Please note that traditional century-old diets have a great track record of sustaining communities, but it's not necessarily the case that the old diets can lead to long lifespans given our current levels of food availability. For instance, my grandmother used to tell me that I needed sugar to grow strong, so she added a ton of it to my milk when I was little. Refined sugar wasn't as readily available, or equally cheap, a long time ago so the small amounts of sugar that made sense in the past doesn't make sense today. She meant well, but the old knowledge unfortunately ended up creating a perverse incentive.

What you are saying makes complete sense, but it's important to have in mind that when going all-in with "traditional" foods, one still needs to worry about overall intake - the century-old foods can still kill you if your diet isn't balanced.


> An appeal to history is not the same as an appeal to nature.

Would it surprise you to know that as recently as 1850 in the USA 50% of all children died before the age of 5? Does that change your opinion of how well people were doing in 'history'?

> Novel diets and foodstuffs don't have that benefit, and are often accepted into daily life on a weakly evidenced hunch that its "safe until proven otherwise" and an often unevidenced assumption that it must at least be better than whatever imperfect thing its replacing.

Can you explain what you mean by this in relation to xylitol? It is not a 'fad' or 'novel' diet.

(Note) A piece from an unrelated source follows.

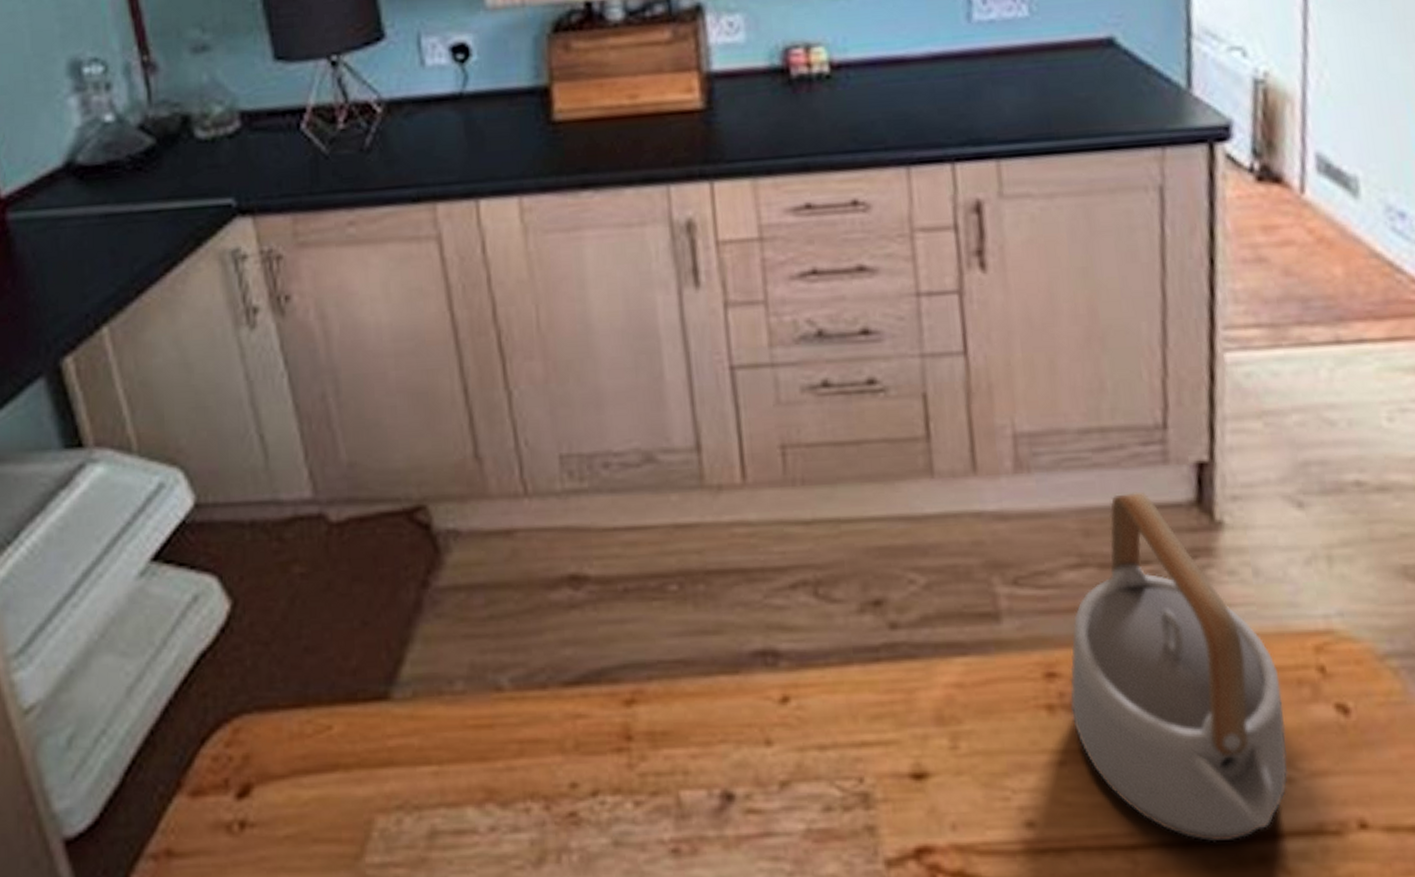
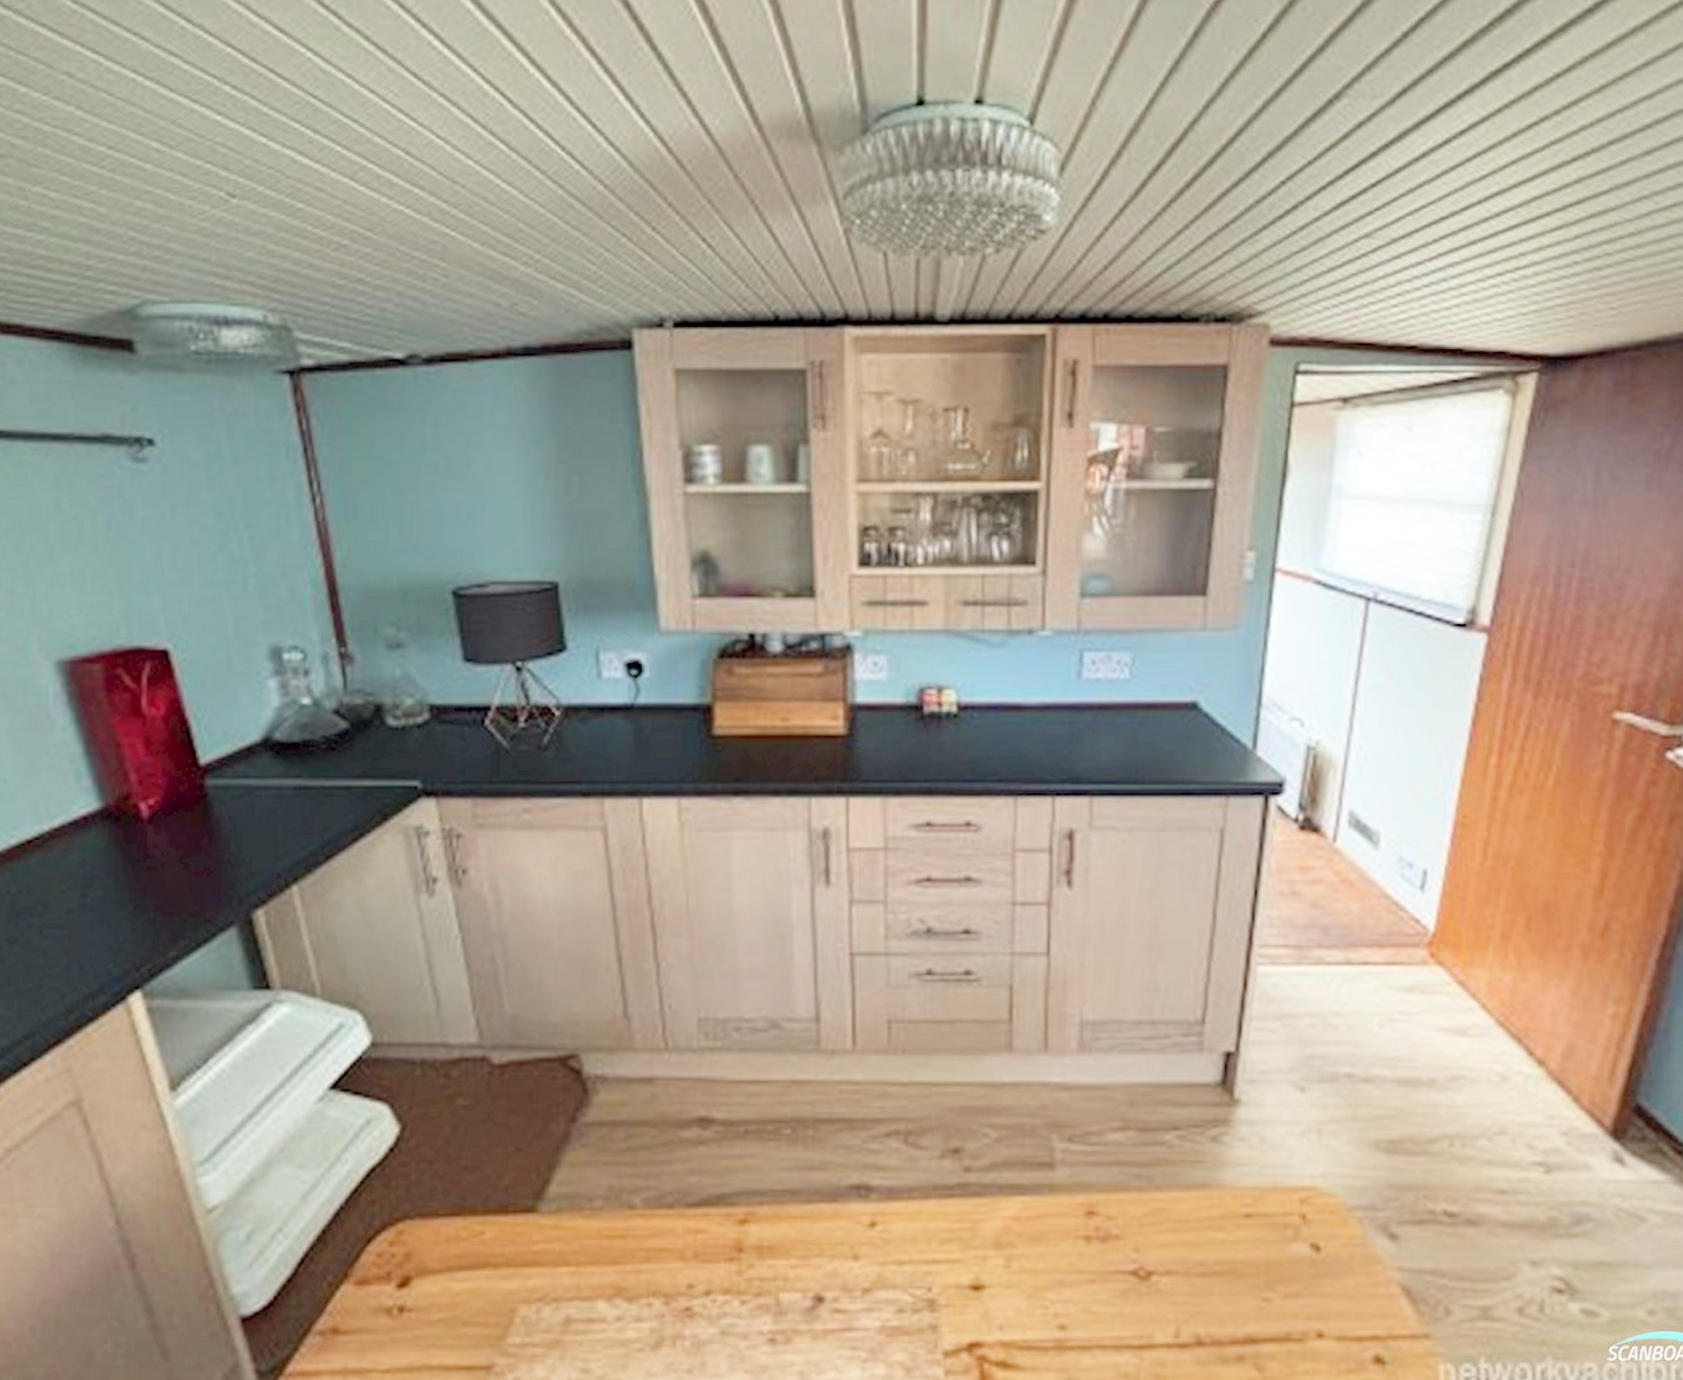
teapot: present [1070,491,1289,842] -> none [1104,1073,1270,1345]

> In the case of sugars and sugar substitutes, adhering to a traditional pattern simply means treating sweetness as a luxury and accent rather than a daily staple. Not a big ask for people who mean to care about their health (not everyone needs to).

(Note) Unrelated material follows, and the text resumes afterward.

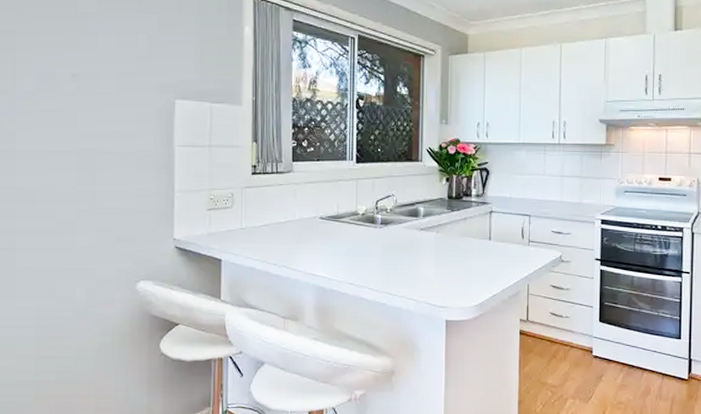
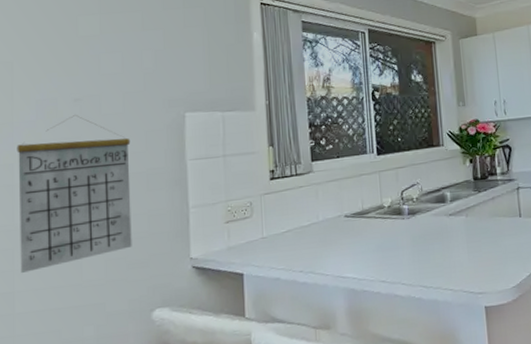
calendar: none [19,90,123,233] -> present [17,115,132,274]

I assume that you eat wild game and refrain from non-local and out of season ingredients as well?


Not an appeal to nature: an appeal to tried and tested foods for centuries of human history.


Xylitol is not an artificial sweetener.


The top Google result on xylitol is from WebMD and states: "Overview. Xylitol is a natural sugar alcohol found in plants, including many fruits and vegetables"

Why should anyone worry about this substance in low doses?


Botulinum is also natural, but micrograms of the stuff is lethal.


If botulinum were found in plants, including many fruits and vegetables that we eat on a regular basis, I would also question how bad it could be.


We already know overexposure to sugar can have negative effects, so it seems reasonable to evaluate whether a widely used sugar substitute could be bad if consumed in large enough quantities. i.e. someone has soda with artificial sweeteners once a day, and then they consume some baked goods during breakfast that were made with an artificial sweetener instead of sugar, and maybe it's included in their mouthwash or something.


It won't give you acute disease, but whether it acts as a chronic poison is a different story, and much hard to disentangle.

We are a long-lived species, way more so than most mammals. Consuming some substance for 30 years will have a different effect on us than on normal forest critters, which mostly don't live to be 30.